──────── Available data
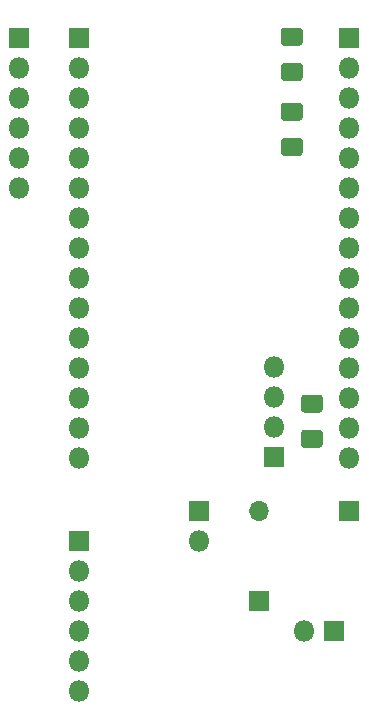
<source format=gbr>
%TF.GenerationSoftware,KiCad,Pcbnew,(5.1.6-0)*%
%TF.CreationDate,2022-10-03T16:44:33+02:00*%
%TF.ProjectId,Ouidire_v1,4f756964-6972-4655-9f76-312e6b696361,rev?*%
%TF.SameCoordinates,Original*%
%TF.FileFunction,Soldermask,Top*%
%TF.FilePolarity,Negative*%
%FSLAX46Y46*%
G04 Gerber Fmt 4.6, Leading zero omitted, Abs format (unit mm)*
G04 Created by KiCad (PCBNEW (5.1.6-0)) date 2022-10-03 16:44:33*
%MOMM*%
%LPD*%
G01*
G04 APERTURE LIST*
%ADD10R,1.800000X1.800000*%
%ADD11O,1.800000X1.800000*%
%ADD12R,1.700000X1.700000*%
%ADD13O,1.700000X1.700000*%
G04 APERTURE END LIST*
D10*
%TO.C,PCM5102*%
X127000000Y-76755001D03*
D11*
X127000000Y-79295001D03*
X127000000Y-81835001D03*
X127000000Y-84375001D03*
X127000000Y-86915001D03*
X127000000Y-89455001D03*
%TD*%
D10*
%TO.C,JST_LedBtn1*%
X148590000Y-112268000D03*
D11*
X148590000Y-109728000D03*
X148590000Y-107188000D03*
X148590000Y-104648000D03*
%TD*%
%TO.C,Coil1*%
X142240000Y-119380000D03*
D10*
X142240000Y-116840000D03*
%TD*%
%TO.C,Coil2*%
X153670000Y-127000000D03*
D11*
X151130000Y-127000000D03*
%TD*%
D12*
%TO.C,D1*%
X147320000Y-124460000D03*
D13*
X147320000Y-116840000D03*
%TD*%
D10*
%TO.C,VUSB+*%
X154940000Y-116840000D03*
%TD*%
%TO.C,R1*%
G36*
G01*
X150720656Y-86755800D02*
X149405744Y-86755800D01*
G75*
G02*
X149138200Y-86488256I0J267544D01*
G01*
X149138200Y-85498344D01*
G75*
G02*
X149405744Y-85230800I267544J0D01*
G01*
X150720656Y-85230800D01*
G75*
G02*
X150988200Y-85498344I0J-267544D01*
G01*
X150988200Y-86488256D01*
G75*
G02*
X150720656Y-86755800I-267544J0D01*
G01*
G37*
G36*
G01*
X150720656Y-83780800D02*
X149405744Y-83780800D01*
G75*
G02*
X149138200Y-83513256I0J267544D01*
G01*
X149138200Y-82523344D01*
G75*
G02*
X149405744Y-82255800I267544J0D01*
G01*
X150720656Y-82255800D01*
G75*
G02*
X150988200Y-82523344I0J-267544D01*
G01*
X150988200Y-83513256D01*
G75*
G02*
X150720656Y-83780800I-267544J0D01*
G01*
G37*
%TD*%
%TO.C,R2*%
G36*
G01*
X150720656Y-77430800D02*
X149405744Y-77430800D01*
G75*
G02*
X149138200Y-77163256I0J267544D01*
G01*
X149138200Y-76173344D01*
G75*
G02*
X149405744Y-75905800I267544J0D01*
G01*
X150720656Y-75905800D01*
G75*
G02*
X150988200Y-76173344I0J-267544D01*
G01*
X150988200Y-77163256D01*
G75*
G02*
X150720656Y-77430800I-267544J0D01*
G01*
G37*
G36*
G01*
X150720656Y-80405800D02*
X149405744Y-80405800D01*
G75*
G02*
X149138200Y-80138256I0J267544D01*
G01*
X149138200Y-79148344D01*
G75*
G02*
X149405744Y-78880800I267544J0D01*
G01*
X150720656Y-78880800D01*
G75*
G02*
X150988200Y-79148344I0J-267544D01*
G01*
X150988200Y-80138256D01*
G75*
G02*
X150720656Y-80405800I-267544J0D01*
G01*
G37*
%TD*%
%TO.C,R3*%
G36*
G01*
X152422456Y-111470000D02*
X151107544Y-111470000D01*
G75*
G02*
X150840000Y-111202456I0J267544D01*
G01*
X150840000Y-110212544D01*
G75*
G02*
X151107544Y-109945000I267544J0D01*
G01*
X152422456Y-109945000D01*
G75*
G02*
X152690000Y-110212544I0J-267544D01*
G01*
X152690000Y-111202456D01*
G75*
G02*
X152422456Y-111470000I-267544J0D01*
G01*
G37*
G36*
G01*
X152422456Y-108495000D02*
X151107544Y-108495000D01*
G75*
G02*
X150840000Y-108227456I0J267544D01*
G01*
X150840000Y-107237544D01*
G75*
G02*
X151107544Y-106970000I267544J0D01*
G01*
X152422456Y-106970000D01*
G75*
G02*
X152690000Y-107237544I0J-267544D01*
G01*
X152690000Y-108227456D01*
G75*
G02*
X152422456Y-108495000I-267544J0D01*
G01*
G37*
%TD*%
D11*
%TO.C,SeeedRFID1*%
X132080000Y-132080000D03*
X132080000Y-129540000D03*
X132080000Y-127000000D03*
X132080000Y-124460000D03*
X132080000Y-121920000D03*
D10*
X132080000Y-119380000D03*
%TD*%
%TO.C,TTGO_T8_V1.7_L1*%
X154940000Y-76755001D03*
D11*
X154940000Y-79295001D03*
X154940000Y-81835001D03*
X154940000Y-84375001D03*
X154940000Y-86915001D03*
X154940000Y-89455001D03*
X154940000Y-91995001D03*
X154940000Y-94535001D03*
X154940000Y-97075001D03*
X154940000Y-99615001D03*
X154940000Y-102155001D03*
X154940000Y-104695001D03*
X154940000Y-107235001D03*
X154940000Y-109775001D03*
X154940000Y-112315001D03*
%TD*%
%TO.C,TTGO_T8_V1.7_R1*%
X132080000Y-112315001D03*
X132080000Y-109775001D03*
X132080000Y-107235001D03*
X132080000Y-104695001D03*
X132080000Y-102155001D03*
X132080000Y-99615001D03*
X132080000Y-97075001D03*
X132080000Y-94535001D03*
X132080000Y-91995001D03*
X132080000Y-89455001D03*
X132080000Y-86915001D03*
X132080000Y-84375001D03*
X132080000Y-81835001D03*
X132080000Y-79295001D03*
D10*
X132080000Y-76755001D03*
%TD*%
M02*

</source>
────────────────
● Assignment: Omit the pictures, then repeat exactly each line from the beginning of the listing through the line with "X150720656Y-86755800D02*".

● Answer box:
<source format=gbr>
%TF.GenerationSoftware,KiCad,Pcbnew,(5.1.6-0)*%
%TF.CreationDate,2022-10-03T16:44:33+02:00*%
%TF.ProjectId,Ouidire_v1,4f756964-6972-4655-9f76-312e6b696361,rev?*%
%TF.SameCoordinates,Original*%
%TF.FileFunction,Soldermask,Top*%
%TF.FilePolarity,Negative*%
%FSLAX46Y46*%
G04 Gerber Fmt 4.6, Leading zero omitted, Abs format (unit mm)*
G04 Created by KiCad (PCBNEW (5.1.6-0)) date 2022-10-03 16:44:33*
%MOMM*%
%LPD*%
G01*
G04 APERTURE LIST*
%ADD10R,1.800000X1.800000*%
%ADD11O,1.800000X1.800000*%
%ADD12R,1.700000X1.700000*%
%ADD13O,1.700000X1.700000*%
G04 APERTURE END LIST*
D10*
%TO.C,PCM5102*%
X127000000Y-76755001D03*
D11*
X127000000Y-79295001D03*
X127000000Y-81835001D03*
X127000000Y-84375001D03*
X127000000Y-86915001D03*
X127000000Y-89455001D03*
%TD*%
D10*
%TO.C,JST_LedBtn1*%
X148590000Y-112268000D03*
D11*
X148590000Y-109728000D03*
X148590000Y-107188000D03*
X148590000Y-104648000D03*
%TD*%
%TO.C,Coil1*%
X142240000Y-119380000D03*
D10*
X142240000Y-116840000D03*
%TD*%
%TO.C,Coil2*%
X153670000Y-127000000D03*
D11*
X151130000Y-127000000D03*
%TD*%
D12*
%TO.C,D1*%
X147320000Y-124460000D03*
D13*
X147320000Y-116840000D03*
%TD*%
D10*
%TO.C,VUSB+*%
X154940000Y-116840000D03*
%TD*%
%TO.C,R1*%
G36*
G01*
X150720656Y-86755800D02*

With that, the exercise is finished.